**Passage source**.
• • • • •

Overblog
Editer l'article Suivre ce blog Administration + Créer mon blog
7 septembre 2011 3 07 /09 /septembre /2011 20:03

Je me souviens que votre tante Madeleine était la femme la plus vieille que je connaissais. Qu'elle venait  de St Brieuc et qu'une telle route c'était pas rien pour une femme de son âge. Que son âge elle le faisait pas, et que je connaissais des mémés plus jeunes, mais qui avait l'air bien plus vieilles qu'elle.  Je me souviens du voile sur sa voix, et de ses grandes lunettes. Que souvent elle pleurait de rire, qu'elle était drôle, et gentille, et qu'elle se couchait vraiment très tôt. Qu'elle adorait l'équipe de foot de Nantes, mais que du coup, les soirs de match, étant au lit, elle ne pouvait pas les supporter de la voix. Alors elle dormait avec les chaussettes jaunes du club remontées jusqu'aux genoux en gage d'encouragement. Allez les canaris !

Je me souviens d'Etienne B qui chantait « Y'a une pie dans l'peurier, j'entends la pie qui chante... » et « Dans mon pays d'espagne ... Olé » un soir de fête sous la loge. Je me souviens de la naissance de vos trois petits enfants. Je me souviens que Fabien voulait devenir grand comme nous, et qu'on lui faisait manger plein de soupe en lui disant que c'était grâce à ça qu'on était si grands. Je me souviens que Maxime nous craignait un peu, et qu'on le voyait moins souvent. Je me souviens d'Elise, qui fut le premier enfant que j'ai tenu dans mes bras. Le premier à qui j'ai donné le biberon. C'était le jour de son baptême. Je me souviens d'avoir été empoté au début, puis de l'avoir encouragé à têter, et de lui avoir chuchoté des trucs gentils pour la faire sourire. Complètement gaga !

• • • • •

**Extrait de données**.

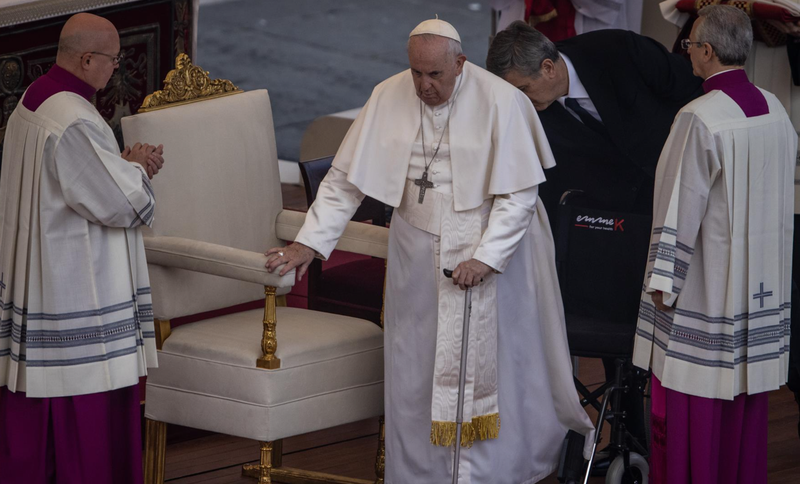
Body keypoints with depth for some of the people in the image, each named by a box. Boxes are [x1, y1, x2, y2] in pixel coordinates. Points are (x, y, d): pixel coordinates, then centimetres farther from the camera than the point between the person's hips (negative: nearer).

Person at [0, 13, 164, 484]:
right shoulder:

• • • • •

**Actions à réaliser**.
- 1) Répondez à ces questions sur le billet de souvenirs :
(a) D'où venait la tante Madeleine ?
(b) Que faisait-on manger à Fabien ?
(c) Quel jour la personne qui raconte a-t-elle donné le biberon à Elise ?
- 2) Ces affirmations concordent-elles avec le billet de souvenirs ? Répondez par oui ou par non et citez les mots décisifs du billet.
(a) La tante Madeleine se couchait tard.
(b) On voyait Maxime moins souvent.
(c) Elise fut le premier enfant que la personne qui raconte a tenu dans ses bras.
- 3) Poursuivez le billet de souvenirs après sa dernière phrase, « Complètement gaga ! ».
Le matériel qui précède ne provient pas de la même source que le billet de souvenirs.

**Tâches résolues**.
- 1)
(a) De St Brieuc.
(b) Plein de soupe.
(c) Le jour de son baptême.

- 2)
(a) Non : « qu'elle se couchait vraiment très tôt ».
(b) Oui : « qu'on le voyait moins souvent ».
(c) Oui : « qui fut le premier enfant que j'ai tenu dans mes bras ».

- 3)
Je me souviens que la pièce principale de la maison était tapissée d'un papier peint façon toile de Jouy inspiré des « hasards heureux de l'escarpolette » de Fragonard. Je me souviens qu'on passait des heures le nez collé devant le motif, à regarder les détails et à chercher des différences. Je crois que c'est mon père qui avait collé ce papier peint. Mais je ne suis pas sûr. Je me souviens de la douce chaleur que le fourneau entretenait tout le temps. De la marmite de soupe qui chauffait presque en permanence. Des gouttes d'eau qui roulaient sur la fonte brûlante en faisant pssschhhhiiii quand on soulevait le couvercle.


Je me souviens de cette époque avec une nostalgie doucereuse et j'en conserve de merveilleux et poignants souvenirs qui rempliraient dix autres pages.

 

Mais par dessus tout...


Je me souviens de l'attention qu'on nous portait dans cette maison et comme il y faisait bon vivre. Que Monique, et Jacques, les enfants de Georges et Simone, (et même parfois leurs copains et copine, comme Etienne, Eric et Catherine, ou Bertrand) aussi ont contribué, et donné de leur temps pour nous. Ils nous ont fait découvrir  (allez, pêle mêle...) la piscine municipale, le patin à glace à la patinoire d'Alençon, les Nouvelles Galeries de Domfront, les plages de Julouville, la Honda 750 Four bleue qui logeait dans l'écurie, la Matra Baghera, et les films de "La Coccinelle" au cinéma...

Je me souviens qu'on a pris soin de nous, qu'on nous a nourris. Souvent.

Et bien.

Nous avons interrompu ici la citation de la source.